▸ Task to carry out
What new name does the kernel patch give the macro scan_global_lru()?

Rename scan_grobal_lru() to scanning_global_lru().

scan_global_lru() sounds like that it does "scan" global lru.

Signed-off-by: KAMEZAWA Hiroyuki <[email protected]>

mm/vmscan.c | 34 +++++++++++++++++-----------------
1 file changed, 17 insertions(+), 17 deletions(-)

Index: mmotm-2.6.28-Nov30/mm/vmscan.c
===================================================================
--- mmotm-2.6.28-Nov30.orig/mm/vmscan.c
+++ mmotm-2.6.28-Nov30/mm/vmscan.c
@@ -126,9 +126,9 @@ static LIST_HEAD(shrinker_list);
static DECLARE_RWSEM(shrinker_rwsem);

#ifdef CONFIG_CGROUP_MEM_RES_CTLR
-#define scan_global_lru(sc) (!(sc)->mem_cgroup)
+#define scanning_global_lru(sc) (!(sc)->mem_cgroup)
#else
-#define scan_global_lru(sc) (1)
+#define scanning_global_lru(sc) (1)
#endif

/*
@@ -1124,7 +1124,7 @@ static unsigned long shrink_inactive_lis
__mod_zone_page_state(zone, NR_INACTIVE_ANON,
-count[LRU_INACTIVE_ANON]);

- if (scan_global_lru(sc)) {
+ if (scanning_global_lru(sc)) {
zone->pages_scanned += nr_scan;
zone->recent_scanned[0] += count[LRU_INACTIVE_ANON];
zone->recent_scanned[0] += count[LRU_ACTIVE_ANON];
@@ -1162,7 +1162,7 @@ static unsigned long shrink_inactive_lis
if (current_is_kswapd()) {
__count_zone_vm_events(PGSCAN_KSWAPD, zone, nr_scan);
__count_vm_events(KSWAPD_STEAL, nr_freed);
- } else if (scan_global_lru(sc))

▸ Information shown
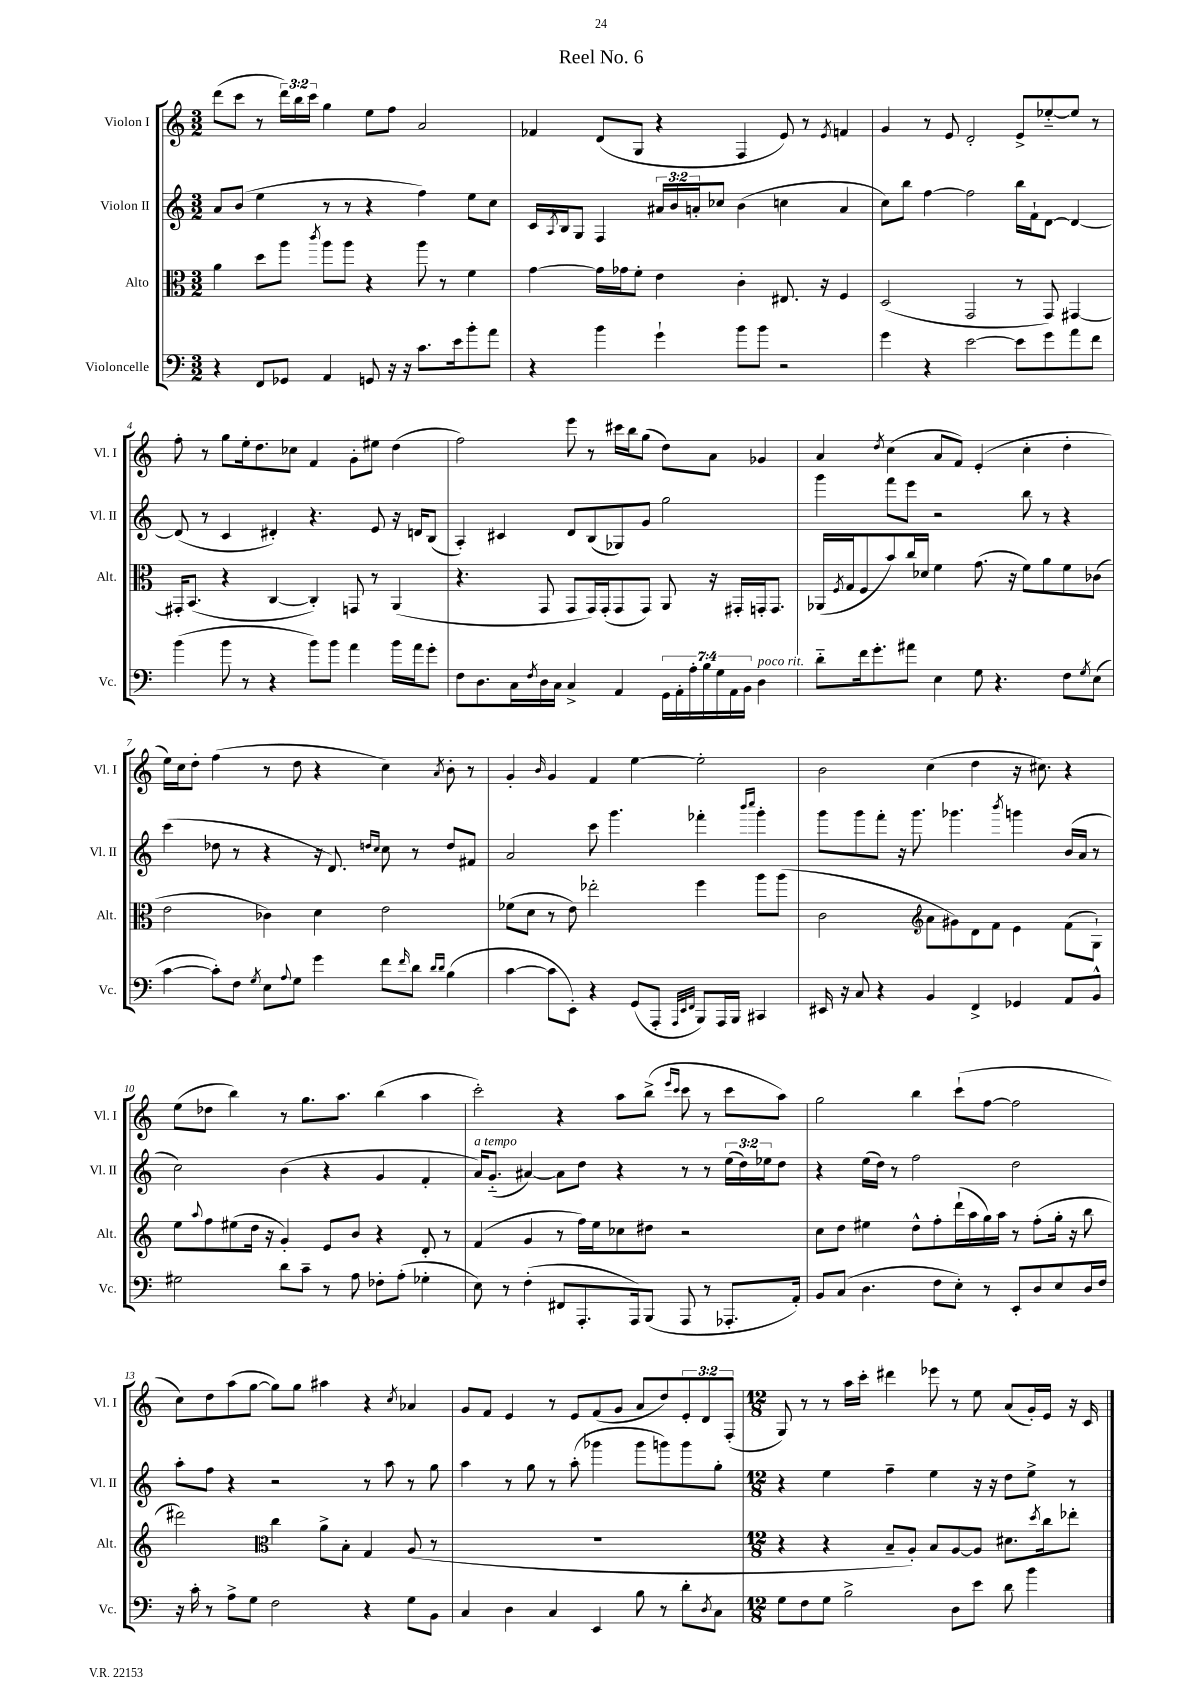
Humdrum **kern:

▸ Exercise output
scanning_global_lru()